• [Exercise details] Pull out every line below that holds the word "gazetteer".

• [Task input]
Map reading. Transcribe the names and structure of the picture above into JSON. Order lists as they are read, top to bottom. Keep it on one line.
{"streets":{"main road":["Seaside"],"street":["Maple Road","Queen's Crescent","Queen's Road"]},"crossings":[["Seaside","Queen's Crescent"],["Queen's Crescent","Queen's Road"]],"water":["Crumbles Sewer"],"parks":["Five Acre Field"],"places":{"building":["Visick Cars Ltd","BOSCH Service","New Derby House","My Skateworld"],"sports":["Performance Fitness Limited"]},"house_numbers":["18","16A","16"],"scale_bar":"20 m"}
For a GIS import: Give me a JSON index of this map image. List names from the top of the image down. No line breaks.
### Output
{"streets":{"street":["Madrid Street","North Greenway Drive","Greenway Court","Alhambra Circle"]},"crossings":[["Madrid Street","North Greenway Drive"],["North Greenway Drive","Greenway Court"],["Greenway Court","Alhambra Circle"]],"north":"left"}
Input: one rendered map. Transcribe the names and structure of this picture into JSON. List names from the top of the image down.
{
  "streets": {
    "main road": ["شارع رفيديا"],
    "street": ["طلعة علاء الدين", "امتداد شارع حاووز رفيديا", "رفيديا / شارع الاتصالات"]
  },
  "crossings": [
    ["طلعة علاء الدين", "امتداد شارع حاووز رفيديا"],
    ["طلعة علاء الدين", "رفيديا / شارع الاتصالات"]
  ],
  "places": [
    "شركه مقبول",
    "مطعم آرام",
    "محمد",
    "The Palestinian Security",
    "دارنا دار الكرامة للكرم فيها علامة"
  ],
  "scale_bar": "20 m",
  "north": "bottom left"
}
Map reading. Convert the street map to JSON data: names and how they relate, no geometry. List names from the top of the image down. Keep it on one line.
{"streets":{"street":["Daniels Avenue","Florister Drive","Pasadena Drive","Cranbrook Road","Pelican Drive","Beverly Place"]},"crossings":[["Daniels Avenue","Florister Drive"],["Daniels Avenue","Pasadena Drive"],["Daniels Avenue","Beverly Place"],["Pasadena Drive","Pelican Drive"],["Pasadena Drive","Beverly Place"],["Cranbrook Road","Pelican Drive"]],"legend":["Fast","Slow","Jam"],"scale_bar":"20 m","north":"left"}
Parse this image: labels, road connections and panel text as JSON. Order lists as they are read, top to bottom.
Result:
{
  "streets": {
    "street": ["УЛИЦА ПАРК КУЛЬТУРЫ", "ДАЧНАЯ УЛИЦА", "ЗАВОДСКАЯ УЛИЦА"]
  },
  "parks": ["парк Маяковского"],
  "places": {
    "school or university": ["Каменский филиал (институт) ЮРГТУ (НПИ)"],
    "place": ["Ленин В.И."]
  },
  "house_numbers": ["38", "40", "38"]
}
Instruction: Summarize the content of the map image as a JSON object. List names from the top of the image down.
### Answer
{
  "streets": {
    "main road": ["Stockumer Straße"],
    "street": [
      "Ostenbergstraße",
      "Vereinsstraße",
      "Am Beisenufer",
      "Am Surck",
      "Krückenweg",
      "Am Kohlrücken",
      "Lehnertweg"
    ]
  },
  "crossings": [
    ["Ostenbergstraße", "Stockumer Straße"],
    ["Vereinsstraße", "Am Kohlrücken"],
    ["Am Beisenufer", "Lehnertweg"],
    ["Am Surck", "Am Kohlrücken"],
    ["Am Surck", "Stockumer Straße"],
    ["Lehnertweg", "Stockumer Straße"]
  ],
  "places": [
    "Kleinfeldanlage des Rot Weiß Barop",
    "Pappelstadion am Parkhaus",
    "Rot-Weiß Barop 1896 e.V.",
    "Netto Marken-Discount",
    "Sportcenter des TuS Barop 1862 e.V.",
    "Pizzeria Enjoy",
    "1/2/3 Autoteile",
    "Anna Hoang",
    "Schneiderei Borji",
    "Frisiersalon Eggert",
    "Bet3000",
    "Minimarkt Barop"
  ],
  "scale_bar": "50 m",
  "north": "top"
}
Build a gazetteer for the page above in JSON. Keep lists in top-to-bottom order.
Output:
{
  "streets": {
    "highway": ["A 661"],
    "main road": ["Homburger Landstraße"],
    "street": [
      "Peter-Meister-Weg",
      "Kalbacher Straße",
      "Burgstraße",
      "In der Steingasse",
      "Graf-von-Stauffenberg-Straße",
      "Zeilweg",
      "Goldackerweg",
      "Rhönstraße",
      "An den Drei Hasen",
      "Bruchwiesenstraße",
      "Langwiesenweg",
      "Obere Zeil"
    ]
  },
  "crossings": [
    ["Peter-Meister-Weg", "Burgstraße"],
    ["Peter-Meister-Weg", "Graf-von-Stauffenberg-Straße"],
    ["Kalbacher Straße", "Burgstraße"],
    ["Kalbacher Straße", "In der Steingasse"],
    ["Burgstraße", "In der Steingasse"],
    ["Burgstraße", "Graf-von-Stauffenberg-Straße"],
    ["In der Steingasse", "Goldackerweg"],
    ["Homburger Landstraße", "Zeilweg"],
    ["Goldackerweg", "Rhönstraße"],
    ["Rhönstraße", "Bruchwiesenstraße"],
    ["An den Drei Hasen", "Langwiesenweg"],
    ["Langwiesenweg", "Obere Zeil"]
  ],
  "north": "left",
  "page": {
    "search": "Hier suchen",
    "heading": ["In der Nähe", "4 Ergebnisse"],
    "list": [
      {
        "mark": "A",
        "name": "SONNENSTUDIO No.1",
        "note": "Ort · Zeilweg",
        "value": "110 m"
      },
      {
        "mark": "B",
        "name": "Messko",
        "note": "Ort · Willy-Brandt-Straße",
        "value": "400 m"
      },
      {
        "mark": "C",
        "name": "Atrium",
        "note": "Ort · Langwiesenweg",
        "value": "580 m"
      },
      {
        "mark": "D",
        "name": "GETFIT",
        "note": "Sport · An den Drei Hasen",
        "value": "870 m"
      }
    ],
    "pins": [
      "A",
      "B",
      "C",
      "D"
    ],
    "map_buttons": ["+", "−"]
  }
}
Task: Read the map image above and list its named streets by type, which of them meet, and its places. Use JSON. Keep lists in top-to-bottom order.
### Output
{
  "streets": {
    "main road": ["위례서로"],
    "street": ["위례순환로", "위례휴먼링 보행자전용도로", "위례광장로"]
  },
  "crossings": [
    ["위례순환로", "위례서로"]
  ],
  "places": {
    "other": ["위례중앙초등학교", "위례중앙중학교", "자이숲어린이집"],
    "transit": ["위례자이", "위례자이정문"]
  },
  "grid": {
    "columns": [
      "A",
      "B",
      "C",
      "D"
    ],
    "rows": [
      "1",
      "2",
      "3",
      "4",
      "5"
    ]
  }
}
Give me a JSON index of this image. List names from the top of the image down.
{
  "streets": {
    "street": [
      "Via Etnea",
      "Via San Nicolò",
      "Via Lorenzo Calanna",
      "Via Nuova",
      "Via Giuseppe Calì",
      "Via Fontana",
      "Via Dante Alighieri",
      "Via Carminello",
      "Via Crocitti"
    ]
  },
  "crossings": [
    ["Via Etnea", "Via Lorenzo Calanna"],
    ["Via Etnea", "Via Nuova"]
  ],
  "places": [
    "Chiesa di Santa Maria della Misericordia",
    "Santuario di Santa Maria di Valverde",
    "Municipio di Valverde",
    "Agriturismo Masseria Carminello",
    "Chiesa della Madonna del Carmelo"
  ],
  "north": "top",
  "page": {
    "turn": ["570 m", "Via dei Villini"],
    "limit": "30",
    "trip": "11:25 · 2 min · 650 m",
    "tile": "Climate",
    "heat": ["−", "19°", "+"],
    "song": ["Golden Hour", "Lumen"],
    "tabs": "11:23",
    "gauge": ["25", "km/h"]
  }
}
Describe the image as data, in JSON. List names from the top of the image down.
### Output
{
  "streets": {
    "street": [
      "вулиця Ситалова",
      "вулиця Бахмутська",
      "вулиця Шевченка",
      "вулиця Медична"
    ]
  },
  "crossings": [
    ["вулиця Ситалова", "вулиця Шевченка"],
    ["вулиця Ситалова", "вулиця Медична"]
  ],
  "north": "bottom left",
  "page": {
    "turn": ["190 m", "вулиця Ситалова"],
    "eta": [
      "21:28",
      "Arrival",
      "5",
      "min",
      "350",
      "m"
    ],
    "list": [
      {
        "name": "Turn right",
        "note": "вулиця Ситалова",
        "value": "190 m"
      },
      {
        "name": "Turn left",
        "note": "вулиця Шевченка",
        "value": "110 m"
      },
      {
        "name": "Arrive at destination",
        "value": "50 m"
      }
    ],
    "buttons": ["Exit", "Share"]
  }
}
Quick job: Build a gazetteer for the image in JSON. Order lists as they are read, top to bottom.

• [Answer to the problem]
Build a gazetteer for the page above in JSON. Keep lists in top-to-bottom order.
Quick job: Build a gazetteer for the image in JSON. Order lists as they are read, top to bottom.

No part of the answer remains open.